Tahapan ini terjadi 4 hari setelah jejas hingga terlama mencapai 21 hari tergantung pada
ukuran jejas dan status kesehatan pasien. Karakteristik dari tahapan ini adalah proses angiogenesis,
deposisi kolagen, pembentukan jaringan granulasi, kontraksi perlukaan, dan epitelisasi.

Secara klinis, proliferasi dipicu oleh kolagen pada dasar perlukaan termasuk di dalamnya
perubahan pada lapisan dermal dan kadang hingga subdermal pada perlukaan yang lebih dalam.
Fibrobklas merupakan sel "framer" yang menyekresi kolagen pada regenerasi dermal.
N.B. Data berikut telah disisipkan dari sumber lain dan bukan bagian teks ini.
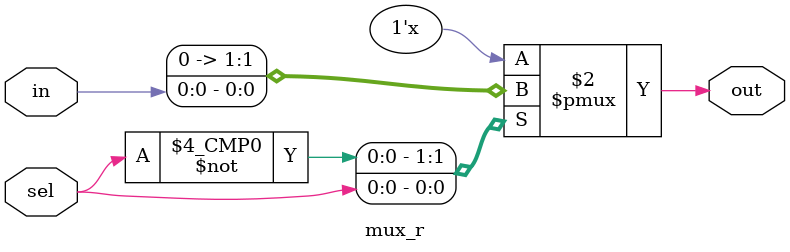
<source format=sv>
module mux_r (
    input  logic in,
    input  logic sel,
    output logic out
);

    always_comb begin
        case(sel)
            1'b0 : out = 0;
            1'b1 : out = in;
        endcase
    end

endmodule
</source>
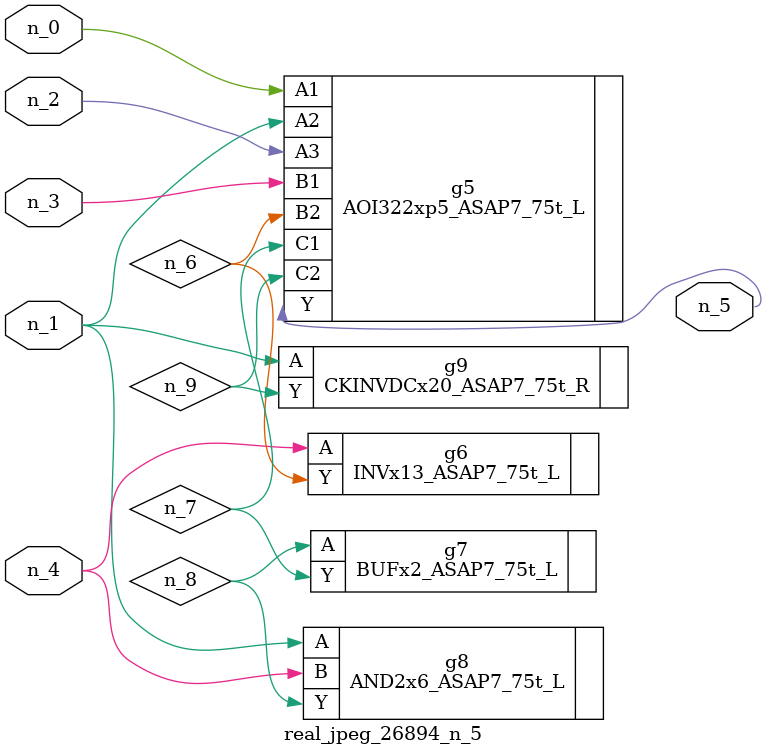
<source format=v>
module real_jpeg_26894_n_5 (n_4, n_0, n_1, n_2, n_3, n_5);

input n_4;
input n_0;
input n_1;
input n_2;
input n_3;

output n_5;

wire n_8;
wire n_6;
wire n_7;
wire n_9;

AOI322xp5_ASAP7_75t_L g5 ( 
.A1(n_0),
.A2(n_1),
.A3(n_2),
.B1(n_3),
.B2(n_6),
.C1(n_7),
.C2(n_9),
.Y(n_5)
);

AND2x6_ASAP7_75t_L g8 ( 
.A(n_1),
.B(n_4),
.Y(n_8)
);

CKINVDCx20_ASAP7_75t_R g9 ( 
.A(n_1),
.Y(n_9)
);

INVx13_ASAP7_75t_L g6 ( 
.A(n_4),
.Y(n_6)
);

BUFx2_ASAP7_75t_L g7 ( 
.A(n_8),
.Y(n_7)
);


endmodule
</source>
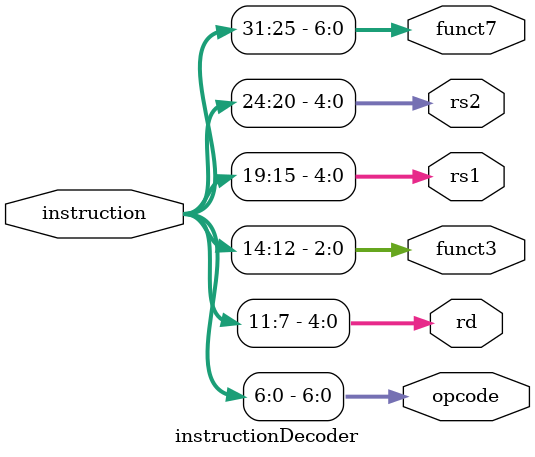
<source format=sv>
module instructionDecoder(
    input logic [31:0] instruction,
    output logic [6:0] opcode,
    output logic [4:0] rd,
    output logic [2:0] funct3,
    output logic [4:0] rs1,
    output logic [4:0] rs2,
    output logic [6:0] funct7
);

    assign opcode = instruction[6:0];
    assign rd = instruction[11:7];
    assign funct3 = instruction[14:12];
    assign rs1 = instruction[19:15];
    assign rs2 = instruction[24:20];
    assign funct7 = instruction[31:25];

endmodule
</source>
Fibroblas
bertanggung jawab pada kontraksi perlukaan. Pericyte merupakan sel "plumber" yang meregenerasi
lapisan luar kapiler dan sel endotel yang memproduksi lining yang disebut dengan proses
angiogenesis. Keretinosit meruapakan sel "roofer" dan "sider" yang bertanggung jawab pada
epitelisasi. Pada tahapan final di fase ini, keratinosit akan berdiferensiasi membentuk lapisan
protektif terluar pada stratum korneum.
Pada penyembuhan luka, semua sel di bawah pengaruh growth factor untuk memproduksi
sel baru yang pada migrasinya membutuhkan sitokin. Pada proses ini diperlukan keseimbagan antara
MMPs dan TIMPs untuk membentuk jaringan baru. Sebaliknya pada lukan kronis, diperlukan
konsentrasi tinggi dari sitokin dan MMPs dan konsentrasi rendah dari TIMPs terhadap growth factor,
kondisi ini merupakan karakteristik dari fase kronis. Hal ini disebabkan oleh peningkatan serangan
bakteri, adanya jaringan nekrosis, iskemia kronis ataupun trauma ulang.

4. Fase Maturasi Mukosa


Setelah tahapan sebelumnya lengkap, fase maturasi dan remodeling dimulai. Tahapan ini
ditandai dengan penyusunan jaringan kolagen untuk menghasilkan tensile strength yang lebih baik
pada daerah luka karena peningkatan densitas sel dan kapiler. Sel yang berperan utama adalah
fibroblas. Fase ini berjalan hingga 2 tahun setelah jejas, hal inilah yang menjelaskan mengapa luka
tertutup lebih cepat pulih dibandingkan luka terbuka. Definisi luka berdasarkan proses
penyembuhannya terbagi dalam:
a. Luka akut yang penyembuhannya normal dan prosesnya seperti dijelaskan di atas
b. Luka kronis yang proses penyembuhannya tidak sesuai dengan masa normal karena terdapat
faktor pengganggu.

Perbedaan lama penyembuhan luka tergantung pada letak lukanya apakah superfisial dan
dalam. Luka superfisial biasanya terjadi sekitar 0,5 mm dari permukaan mukosa atau sekitar 33%
dari ketebalan jaringan kulit. Pada luka superfisial ini tidak menghasilkan jaringan parut, sedangkan
luka yang lebih dalam akan menghasilkan jaringan parut. Faktor yang memengaruhi penyembuhan
luka tergantung pada:
a. Lingkungan sektiar luka termasuk di dalamnya infeksi, jaringan nekrotik dan ketersedian
vaskular yang adekuat
b. Faktor fisik dan fisiologis seperti nutrisi, penyakit sistemik yang mendasari dan kondisi mental
individu
c. Faktor pendukung ekstrinsik yaitu kualitas hidup pasien seperti imobilitas, kebersihan
lingkungan, dukungan keluarga dan kemampuan finansial individu.